# helmet injury rockclimbing



## darkstar (Dec 20, 2005)

http://www.rockclimbing.com/topic/103394 you dacide what helmet you want to wear huh?


----------



## smokechase II (Dec 20, 2005)

Looks like a Monday or a Friday on the stitches.
Anybody got anything to say on polycarb helmets or what they think is the best protection?
Thanks


----------



## Sizzle-Chest (Dec 20, 2005)

thats gruesome


----------



## kf_tree (Dec 20, 2005)

darkstar said:


> http://www.rockclimbing.com/topic/103394 you dacide what helmet you want to wear huh?



so what do you wear when rock or ice climbing?


----------



## darkstar (Dec 21, 2005)

*.*

A brain bucket of course :bang:


----------



## luckycutter (Dec 21, 2005)

I think it is fair to say that the helmet took a lot of force from what was a major impact. Yes the scalp was chewed up, but normally an impact of that magnitude would have taken the head clean off, or atleast a major concussion. Most helmets of that nature are designed for a single impact of a base ball sized rock going at x miles an hour. Another thing to bare in mind is hat many such helmets are designed to last for only a few years as they do get brittle from exposure to the sun. Know your gear. Your life depends on it.


----------



## begleytree (Dec 21, 2005)

Actually standard is an 8lb steel ball dropped from 5 feet onto the headgear.
Your head in it at the time of test is optional 
-Ralph


----------



## moss (Dec 21, 2005)

Based on the description of the accident it sounds like the uncontrolled swing into an overhanging sharp-edged ledge during a rappel was more of a factor than what kind of helmet they were wearing.

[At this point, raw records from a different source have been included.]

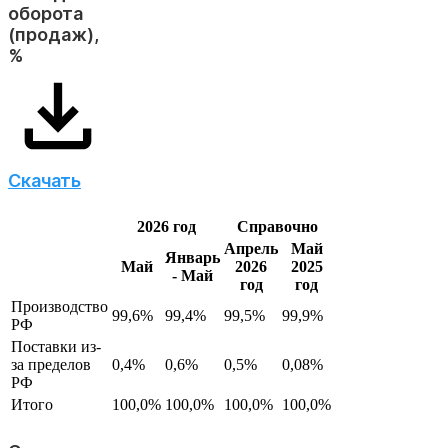
оборота
(продаж),
%
Скачать
2026 год
Справочно
Апрель
Май
Январь
Май
2026
2025
- Май
год
год
Производство
99,6%
99,4%
99,5%
99,9%
РФ
Поставки из-
за пределов
0,4%
0,6%
0,5%
0,08%
РФ
Итого
100,0%
100,0%
100,0%
100,0%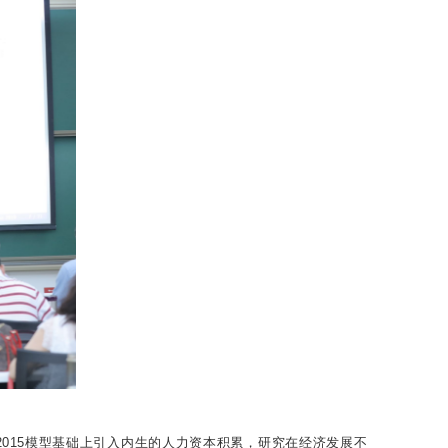
015模型基础上引入内生的人力资本积累，研究在经济发展不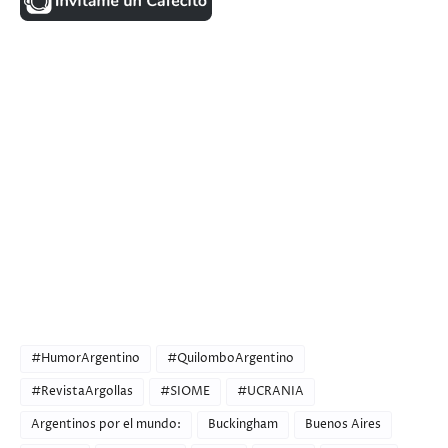
FACEBOOK
VISITANTES
ULTIMAS NOTICIAS
CATEGORIES
#HumorArgentino
#QuilomboArgentino
#RevistaArgollas
#SIOME
#UCRANIA
Argentinos por el mundo:
Buckingham
Buenos Aires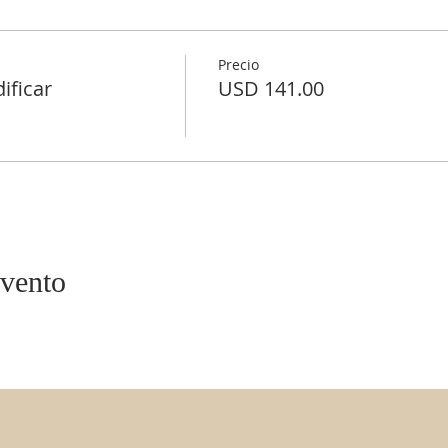
Precio
ificar
USD 141.00
evento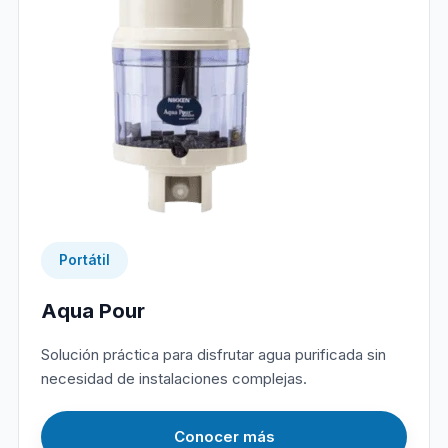
Portátil
Aqua Pour
Solución práctica para disfrutar agua purificada sin
necesidad de instalaciones complejas.
Conocer más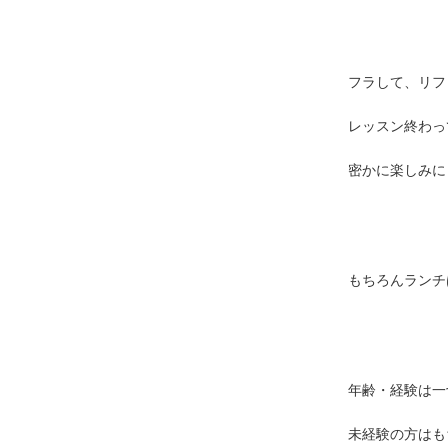
フラして、リフ
レッスン終わっ
密かに楽しみにし
もちろんランチ
年齢・経験は一
未経験の方はも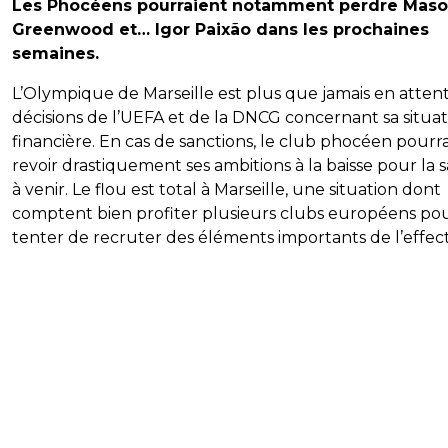
Les Phocéens pourraient notamment perdre Mas
Greenwood et… Igor Paixão dans les prochaines
semaines.
L’Olympique de Marseille est plus que jamais en atten
décisions de l’UEFA et de la DNCG concernant sa situat
financière. En cas de sanctions, le club phocéen pourra
revoir drastiquement ses ambitions à la baisse pour la s
à venir. Le flou est total à Marseille, une situation dont
comptent bien profiter plusieurs clubs européens po
tenter de recruter des éléments importants de l’effecti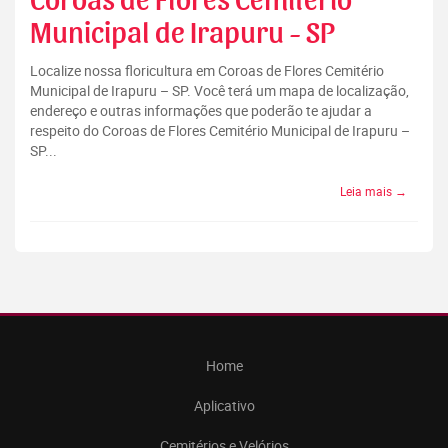
Coroas de Flores Cemitério
Municipal de Irapuru - SP
Localize nossa floricultura em Coroas de Flores Cemitério
Municipal de Irapuru – SP. Você terá um mapa de localização,
endereço e outras informações que poderão te ajudar a
respeito do Coroas de Flores Cemitério Municipal de Irapuru –
SP...
Leia mais →
Home
Aplicativo
Cemitérios e Velórios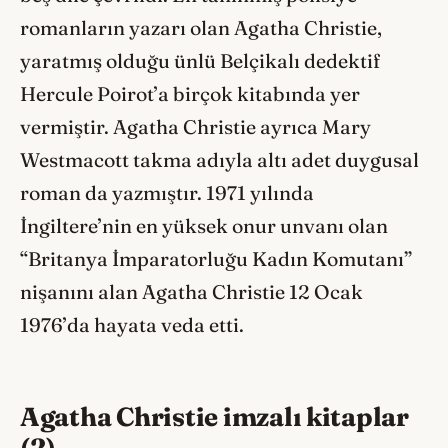
romanların yazarı olan Agatha Christie,
yaratmış olduğu ünlü Belçikalı dedektif
Hercule Poirot’a birçok kitabında yer
vermiştir. Agatha Christie ayrıca Mary
Westmacott takma adıyla altı adet duygusal
roman da yazmıştır. 1971 yılında
İngiltere’nin en yüksek onur unvanı olan
“Britanya İmparatorluğu Kadın Komutanı”
nişanını alan Agatha Christie 12 Ocak
1976’da hayata veda etti.
Agatha Christie imzalı kitaplar
(2)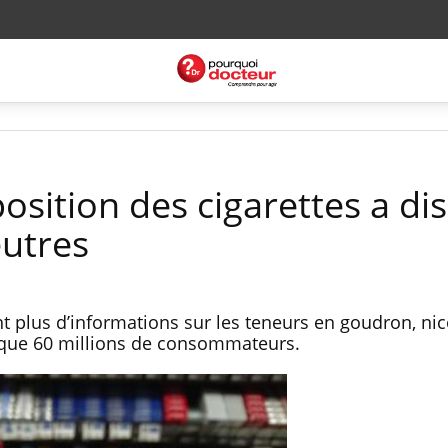
osition des cigarettes a di
utres
t plus d’informations sur les teneurs en goudron, nic
que 60 millions de consommateurs.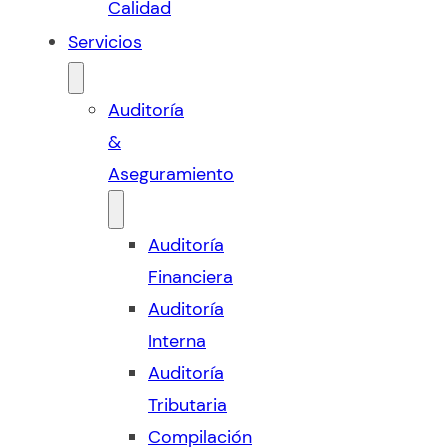
Calidad
Servicios
Auditoría
&
Aseguramiento
Auditoría
Financiera
Auditoría
Interna
Auditoría
Tributaria
Compilación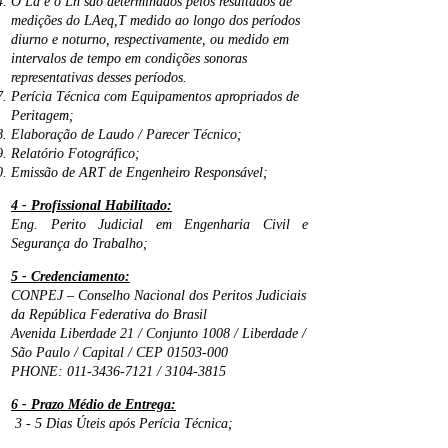
O Ld e o Ln são determinados pelos resultados de
medições do LAeq,T medido ao longo dos períodos
diurno e noturno, respectivamente, ou medido em
intervalos de tempo em condições sonoras
representativas desses períodos.
Perícia Técnica com Equipamentos apropriados de
Peritagem;
Elaboração de Laudo /
Parecer Técnico;
Relatório Fotográfico;
Emissão de ART de Engenheiro Responsável;
4 - Profissional Habilitado:
Eng. Perito Judicial em Engenharia Civil e
Segurança do Trabalho;
5 - Credenciamento:
CONPEJ – Conselho Nacional dos Peritos Judiciais
da República Federativa do Brasil
Avenida Liberdade 21 / Conjunto 1008 / Liberdade /
São Paulo / Capital / CEP
01503-000
PHONE:
011-3436-7121
/
3104-3815
6 - Prazo Médio de Entrega:
3 - 5 Dias Úteis após Perícia Técnica;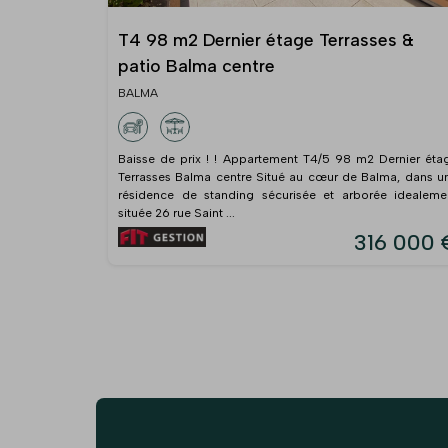
T4 98 m2 Dernier étage Terrasses &
patio Balma centre
BALMA
Baisse de prix ! ! Appartement T4/5 98 m2 Dernier éta
Terrasses Balma centre Situé au cœur de Balma, dans u
résidence de standing sécurisée et arborée idealeme
située 26 rue Saint ...
316 000 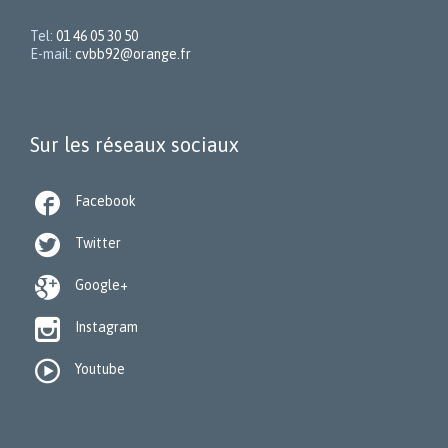
Tel:
01 46 05 30 50
E-mail:
cvbb92@orange.fr
Sur les réseaux sociaux

Facebook

Twitter

Google+

Instagram

Youtube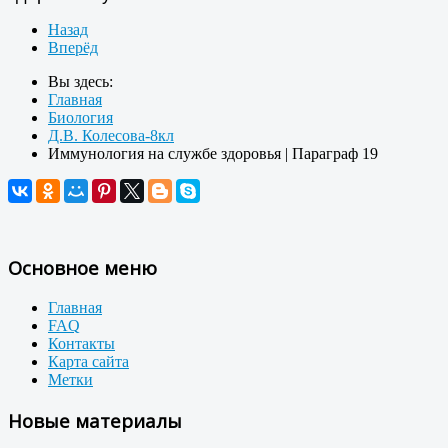
Назад
Вперёд
Вы здесь:
Главная
Биология
Д.В. Колесова-8кл
Иммунология на службе здоровья | Параграф 19
Основное меню
Главная
FAQ
Контакты
Карта сайта
Метки
Новые материалы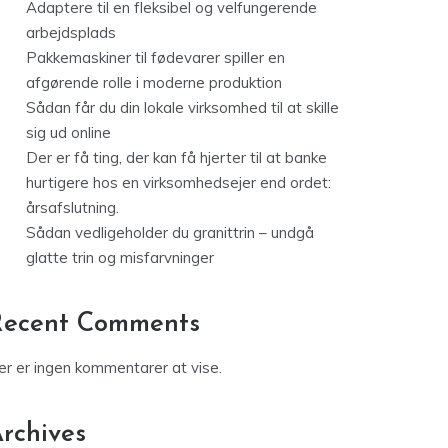
Adaptere til en fleksibel og velfungerende
arbejdsplads
Pakkemaskiner til fødevarer spiller en
afgørende rolle i moderne produktion
Sådan får du din lokale virksomhed til at skille
sig ud online
Der er få ting, der kan få hjerter til at banke
hurtigere hos en virksomhedsejer end ordet:
årsafslutning.
Sådan vedligeholder du granittrin – undgå
glatte trin og misfarvninger
Recent Comments
er er ingen kommentarer at vise.
rchives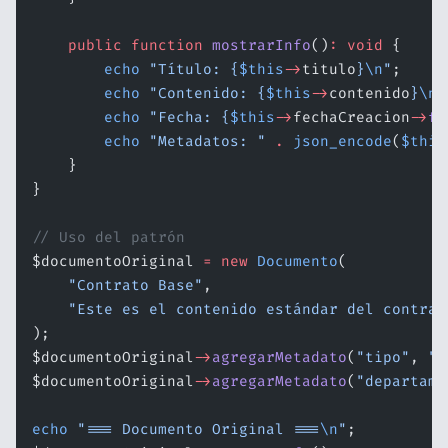
    public
 function
 mostrarInfo
()
:
 void
 {
        echo
 "Título: {
$this
->
titulo
}
\n
"
;
        echo
 "Contenido: {
$this
->
contenido
}
\n
"
        echo
 "Fecha: {
$this
->
fechaCreacion
->
fo
        echo
 "Metadatos: "
 .
 json_encode
(
$this
    }
}
// Uso del patrón
$documentoOriginal 
=
 new
 Documento
(
    "Contrato Base"
,
    "Este es el contenido estándar del contrat
);
$documentoOriginal
->
agregarMetadato
(
"tipo"
, 
"c
$documentoOriginal
->
agregarMetadato
(
"departame
echo
 "=== Documento Original ===
\n
"
;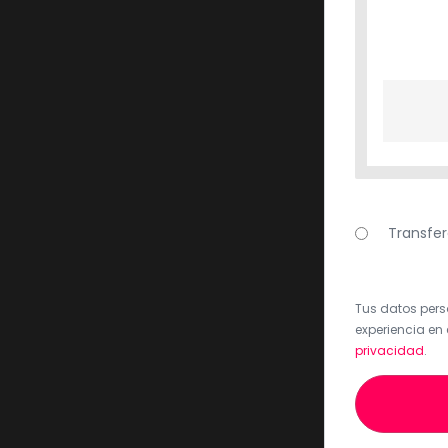
Transfer
Tus datos perso
experiencia en 
privacidad
.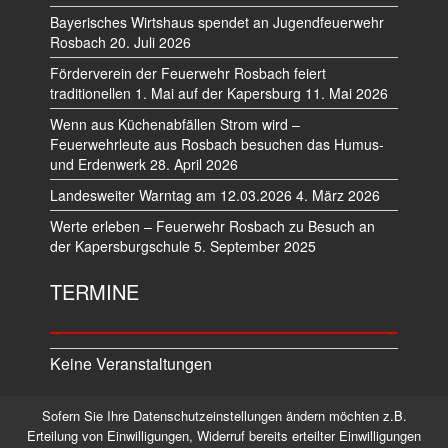
Bayerisches Wirtshaus spendet an Jugendfeuerwehr
Rosbach
20. Juli 2026
Förderverein der Feuerwehr Rosbach feiert
traditionellen 1. Mai auf der Kapersburg
11. Mai 2026
Wenn aus Küchenabfällen Strom wird –
Feuerwehrleute aus Rosbach besuchen das Humus-
und Erdenwerk
28. April 2026
Landesweiter Warntag am 12.03.2026
4. März 2026
Werte erleben – Feuerwehr Rosbach zu Besuch an
der Kapersburgschule
5. September 2025
TERMINE
Keine Veranstaltungen
Sofern Sie Ihre Datenschutzeinstellungen ändern möchten z.B.
Datenschutz
Impressum
Erteilung von Einwilligungen, Widerruf bereits erteilter Einwilligungen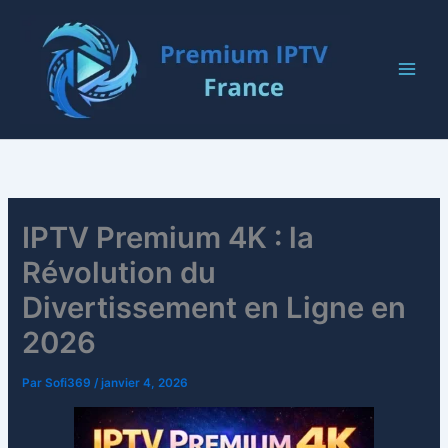
Aller
au
contenu
IPTV Premium 4K : la
Révolution du
Divertissement en Ligne en
2026
Par
Sofi369
/
janvier 4, 2026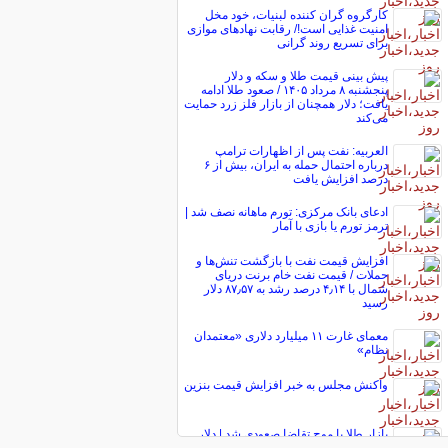
کارگروه گران کننده لبنیات، خود مخل
امنیت غذایی است!/ رقابت نهاد‌های موازی
برای تسریع روند گرانی
پیش ‌بینی قیمت طلا و سکه و دلار
پنجشنبه ۸ مرداد ۱۴۰۵ / صعود طلا ادامه
یافت؛ دلار همچنان از بازار فلز زرد حمایت
می‌کند
العربیه: نفت پس از اظهارات ترامپ
درباره احتمال حمله به ایران، بیش از ۶
درصد افزایش یافت
ادعای بانک مرکزی: تورم ماهانه نصف شد |
ترمز تورم یا بازی با آمار
افزایش قیمت نفت با بازگشت تنش‌ها و
حملات / قیمت نفت خام برنت دریای
شمال با ۴٫۱۴ درصد رشد به ۸۷٫۵۷ دلار
رسید
معمای غارت ۱۱ میلیارد دلاری «معتمدان
نظام»
واکنش مجلس به خبر افزایش قیمت بنزین
بازار طلا با موج تقاضا صعودی شد | دلار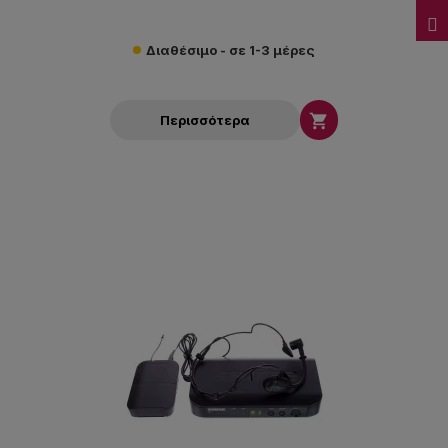
Διαθέσιμο - σε 1-3 μέρες

Περισσότερα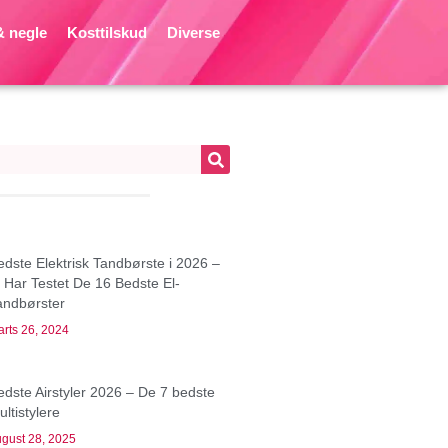
 negle
Kosttilskud
Diverse
edste Elektrisk Tandbørste i 2026 –
i Har Testet De 16 Bedste El-
andbørster
rts 26, 2024
edste Airstyler 2026 – De 7 bedste
ltistylere
gust 28, 2025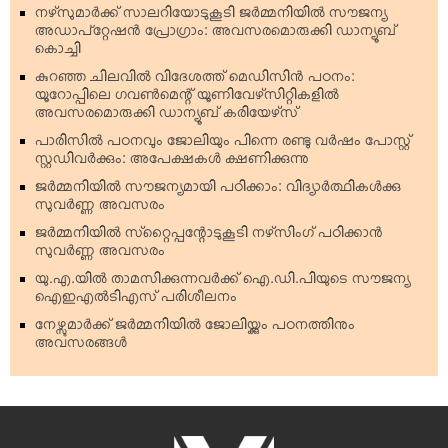
നഴ്‌സുമാര്‍ക്ക് സാലറിയോടുകൂടി ജര്‍മ്മനിയില്‍ സൗജന്യ
അഡാപ്റ്റേഷന്‍ പ്രോഗ്രാം: അവസരമൊരുക്കി ഡാന്യൂബ്
കൊച്ചി
കുറഞ്ഞ ചിലവില്‍ വിദേശത്ത് മെഡിസിന്‍ പഠനം:
യൂറോപ്പിലെ ഗവണ്‍മെന്റ് യൂണിവേഴ്‌സിറ്റികളില്‍
അവസരമൊരുക്കി ഡാന്യൂബ് കരിയേഴ്‌സ്
പാരിസില്‍ പഠനവും ജോലിയും പിന്നെ രണ്ടു വര്‍ഷം പോസ്റ്റ്
സ്റ്റഡിവര്‍ക്കും: അപേക്ഷകള്‍ ക്ഷണിക്കുന്നു
ജര്‍മ്മനിയില്‍ സൗജന്യമായി പഠിക്കാം: വിദ്യാര്‍ത്ഥികള്‍ക്കു
സുവര്‍ണ്ണ അവസരം
ജര്‍മ്മനിയില്‍ സ്‌റ്റൈപ്പന്റോടുകൂടി നഴ്‌സിംഗ് പഠിക്കാന്‍
സുവര്‍ണ്ണ അവസരം
യു.എ.യില്‍ താമസിക്കുന്നവര്‍ക്ക് ഐ.ഡി.പിയുടെ സൗജന്യ
ഐഇഎല്‍ടിഎസ് പരിശീലനം
നേഴ്സുമാര്‍ക്ക് ജര്‍മ്മനിയില്‍ ജോലിയ്ക്കും പഠനത്തിനും
അവസരങ്ങള്‍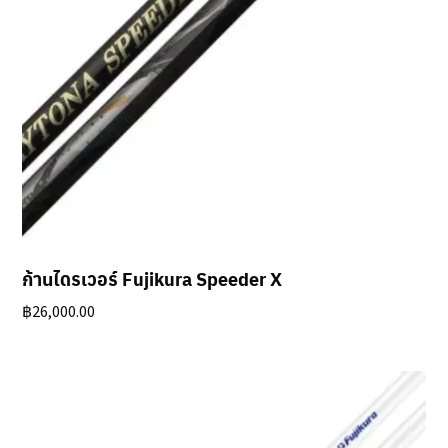
ก้านไดรเวอร์ Fujikura Speeder X
฿
26,000.00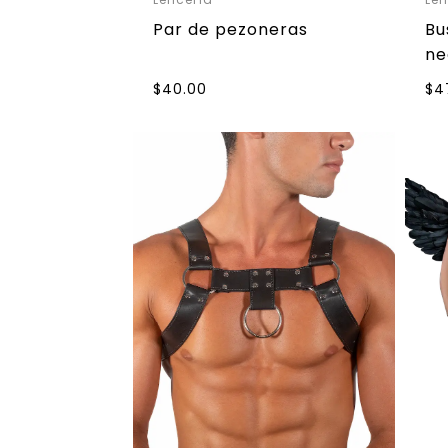
Par de pezoneras
Bu
ne
$
40.00
$
4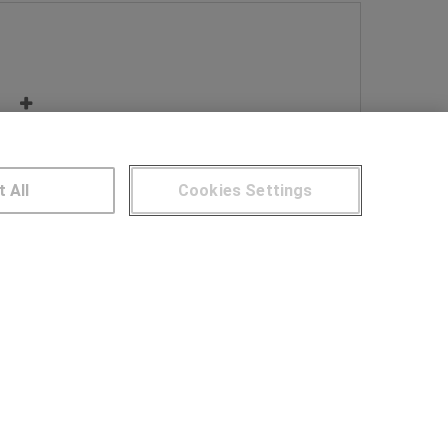
Más información
t All
Cookies Settings
NTROS DE FORMACIÓN
Publicar cursos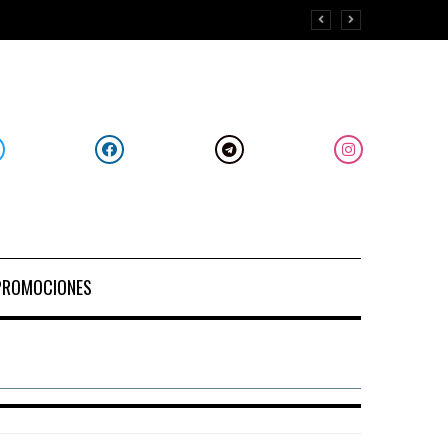
PROMOCIONES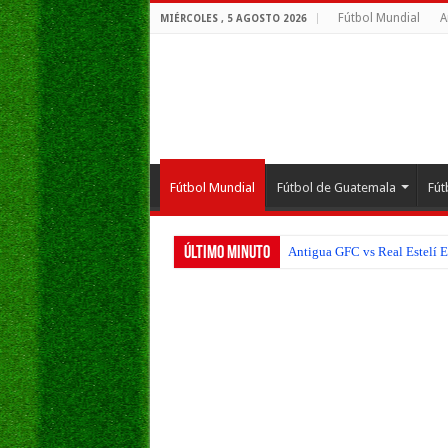
Fútbol Mundial
A
MIÉRCOLES , 5 AGOSTO 2026
Fútbol Mundial
Fútbol de Guatemala
Fút
Último Minuto
Antigua GFC vs Real Estelí E
Guatemala Sub20 buscará nue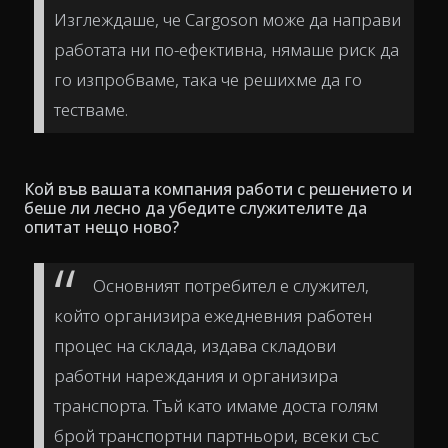
Изглеждаше, че Cargoson може да направи
работата ни по-ефективна, нямаше риск да
го изпробваме, така че решихме да го
тестваме.
Кой във вашата компания работи с решението и
беше ли лесно да убедите служителите да
опитат нещо ново?
Основният потребител е служител,
който организира ежедневния работен
процес на склада, издава складови
работни нареждания и организира
транспорта. Тъй като имаме доста голям
брой транспортни партньори, всеки със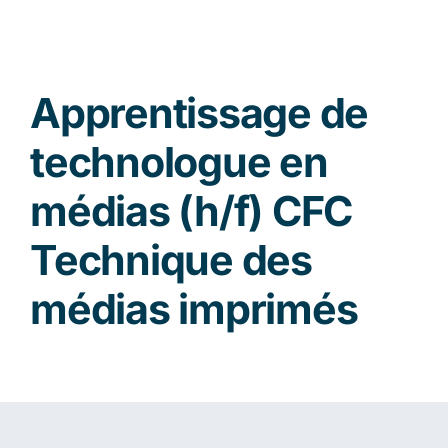
Apprentissage de
technologue en
médias (h/f) CFC
Technique des
médias imprimés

That said, the ultra-light Petzl Meteor helmet that the victim was wearing doesn't inspire confidence. I can't imagine that an arborist would want to use the Meteor for day-to-day work, it just wouldn't hold up and it's not designed to.
-moss


----------



## Eagle1 (Dec 23, 2005)

off the topic but did you all read on in that forum? They sound like us..LOL


----------



## notahacker (Dec 23, 2005)

Eagle1 said:


> off the topic but did you all read on in that forum? They sound like us..LOL



I noticed that too!


----------



## darkstar (Dec 23, 2005)

Im a member of several different rock climbing forums and while they do sound like us ,trust me on this one .Rockclimbers are much more petty and bichhyy. Climbers have this almost not understandable set of rules that we generally try to inforce on each other. One side is the trad climbers traditional climbers and the other sides are the sport climbers and the boulderers. Now you can be all threebut rockclimbers love to whine and moan about exactly what rules apply to what rocks . 
I find the tree climbers to be overall much more open to new ideas and less prone to point the finger. I generall get alot more out of reading the tree men post than the rockclimbers.


----------